The Engineers' Club Building was partially funded by Andrew Carnegie, who in 1904 offered money for a new clubhouse for New York City's various engineering societies. The Engineers' Club did not want to share a building with the other societies, so an architectural design competition was held for two clubhouse buildings. The Engineers' Club Building served as a clubhouse until 1979, after which it became a residential structure. The building became a cooperative apartment called Bryant Park Place in 1983. The building was added to the National Register of Historic Places in 2007, and the New York City Landmarks Preservation Commission designated the building as a landmark in 2011.

==Site==
The Engineers' Club Building is at 32 West 40th Street in the Midtown Manhattan neighborhood of New York City. The building occupies a rectangular land lot with a frontage of 50 ft along 40th Street, a depth of 98.75 ft, and an area of 4,943 ft2. Two adjacent buildings were once affiliated with the Engineers' Club Building: 28 West 40th Street to the east and 36 West 40th Street to the west. The building was also once connected to the Engineering Societies' Building to the south.

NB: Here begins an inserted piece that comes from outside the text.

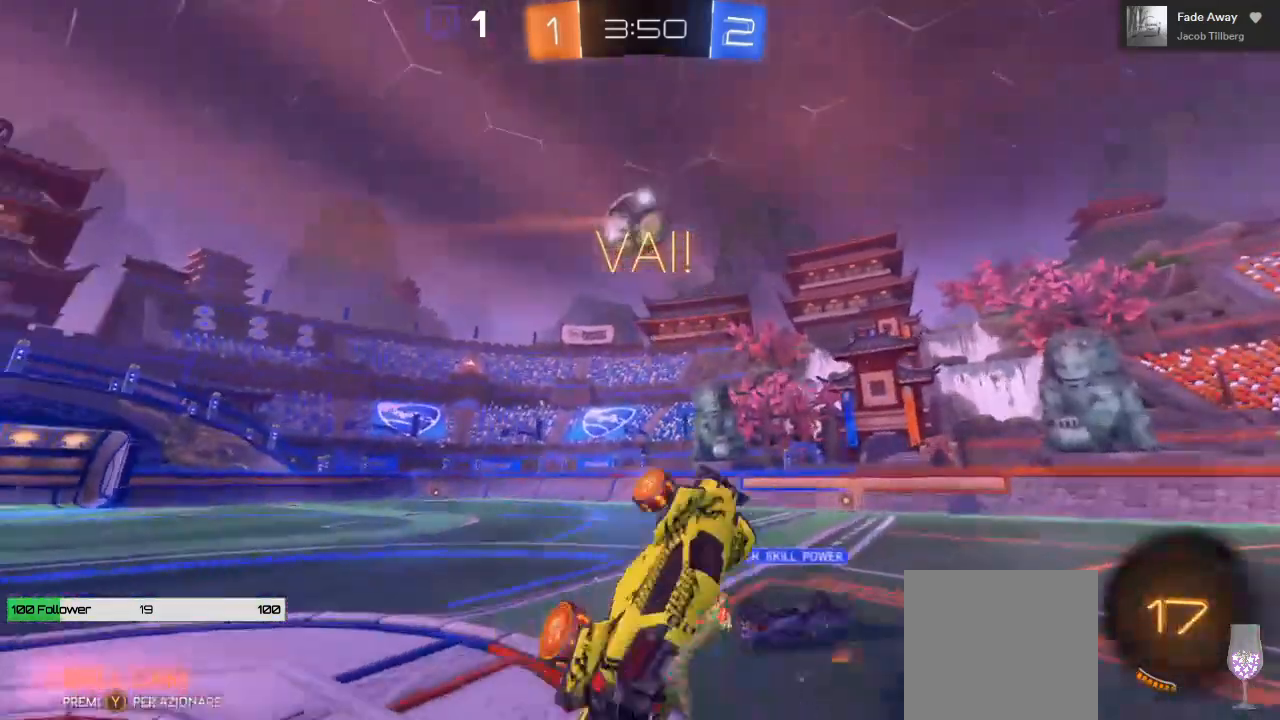
{"buttons": ["R2"], "left_stick": "center", "right_stick": "center", "events": [[50, "left_stick", "center"]]}
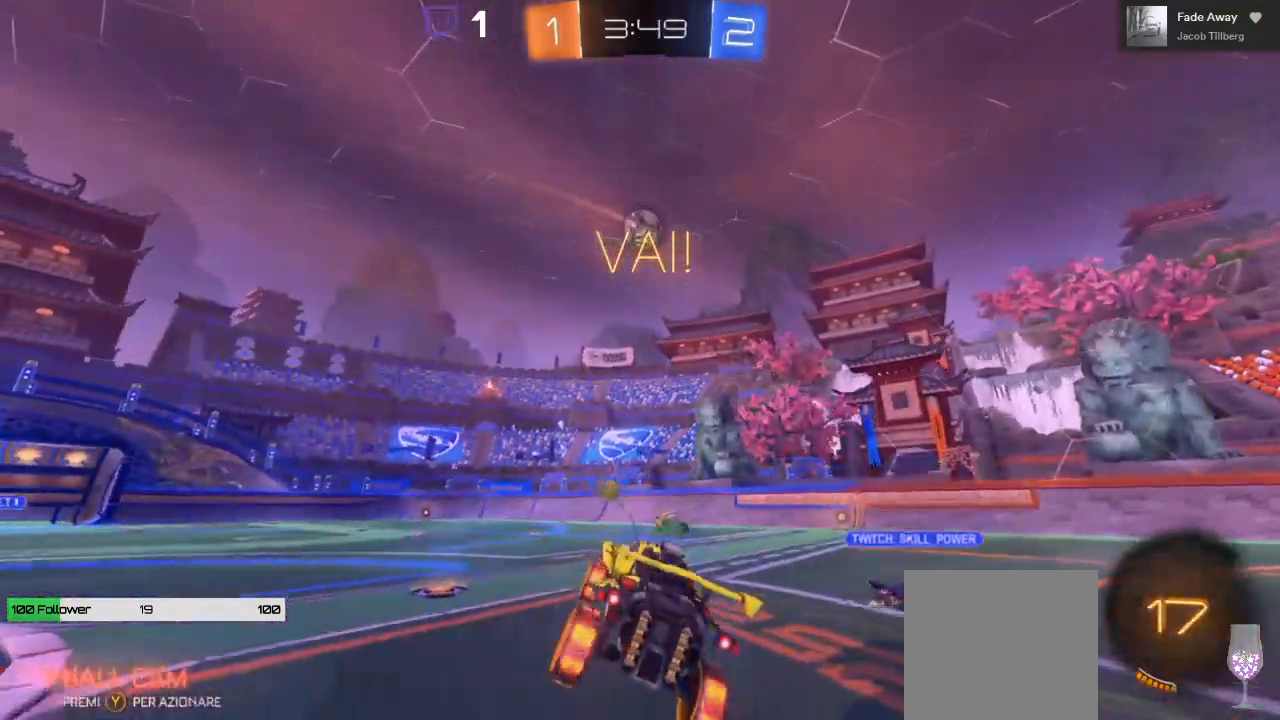
{"buttons": ["B", "R2"], "left_stick": "left", "right_stick": "center", "events": [[133, "B", "down"], [200, "left_stick", "right"], [267, "left_stick", "center"], [317, "left_stick", "left"]]}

The Engineers' Club Building faces the southern border of Bryant Park between Fifth and Sixth Avenues. On the same block are The Bryant and 452 Fifth Avenue to the east; the Haskins & Sells Building to the south; and the American Radiator Building and Bryant Park Studios to the west. Other nearby places include the New York Public Library Main Branch across 40th Street to the north, as well as the Lord & Taylor Building to the southeast.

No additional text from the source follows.